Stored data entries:

§ §

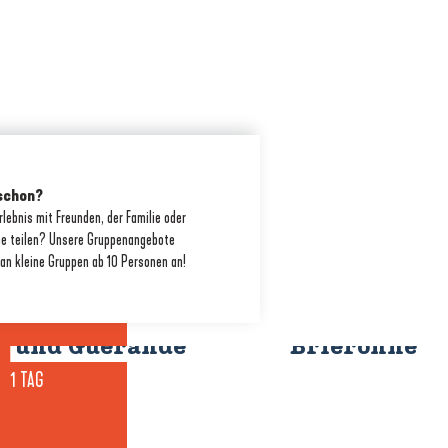
schon?
rlebnis mit Freunden, der Familie oder
pe teilen? Unsere Gruppenangebote
Das
an kleine Gruppen ab 10 Personen an!
Unumgängliche
Eintauchen 
zwischen Brière
Guérandaise
und Guérande
Briéronne
1 TAG
2 TAGE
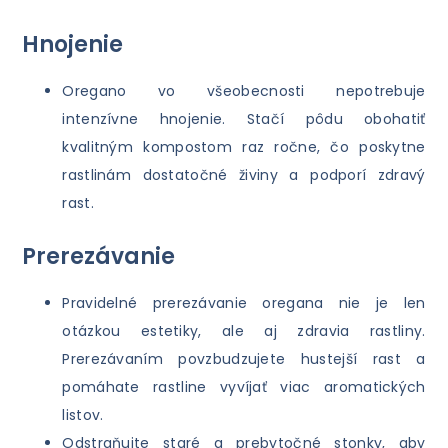
Hnojenie
Oregano vo všeobecnosti nepotrebuje
intenzívne hnojenie. Stačí pôdu obohatiť
kvalitným kompostom raz ročne, čo poskytne
rastlinám dostatočné živiny a podporí zdravý
rast.
Prerezávanie
Pravidelné prerezávanie oregana nie je len
otázkou estetiky, ale aj zdravia rastliny.
Prerezávaním povzbudzujete hustejší rast a
pomáhate rastline vyvíjať viac aromatických
listov.
Odstraňujte staré a prebytočné stonky, aby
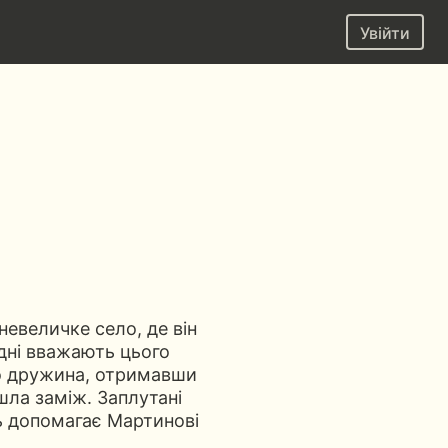
Увійти
евеличке село, де він
дні вважають цього
го дружина, отримавши
шла заміж. Заплутані
ь допомагає Мартинові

§ §

◆ **Problem statement**: Lay out every line of text in the listing as a numbered list, omitting any blank lines. Leave the pictures out of the answer.

◆ **Reply**:
1. schon?
2. rlebnis mit Freunden, der Familie oder
3. pe teilen? Unsere Gruppenangebote
4. Das
5. an kleine Gruppen ab 10 Personen an!
6. Unumgängliche
7. Eintauchen 
8. zwischen Brière
9. Guérandaise
10. und Guérande
11. Briéronne
12. 1 TAG
13. 2 TAGE
14. Hnojenie
15. Oregano vo všeobecnosti nepotrebuje
16. intenzívne hnojenie. Stačí pôdu obohatiť
17. kvalitným kompostom raz ročne, čo poskytne
18. rastlinám dostatočné živiny a podporí zdravý
19. rast.
20. Prerezávanie
21. Pravidelné prerezávanie oregana nie je len
22. otázkou estetiky, ale aj zdravia rastliny.
23. Prerezávaním povzbudzujete hustejší rast a
24. pomáhate rastline vyvíjať viac aromatických
25. listov.
26. Odstraňujte staré a prebytočné stonky, aby
27. Увійти
28. евеличке село, де він
29. дні вважають цього
30. го дружина, отримавши
31. шла заміж. Заплутані
32. ь допомагає Мартинові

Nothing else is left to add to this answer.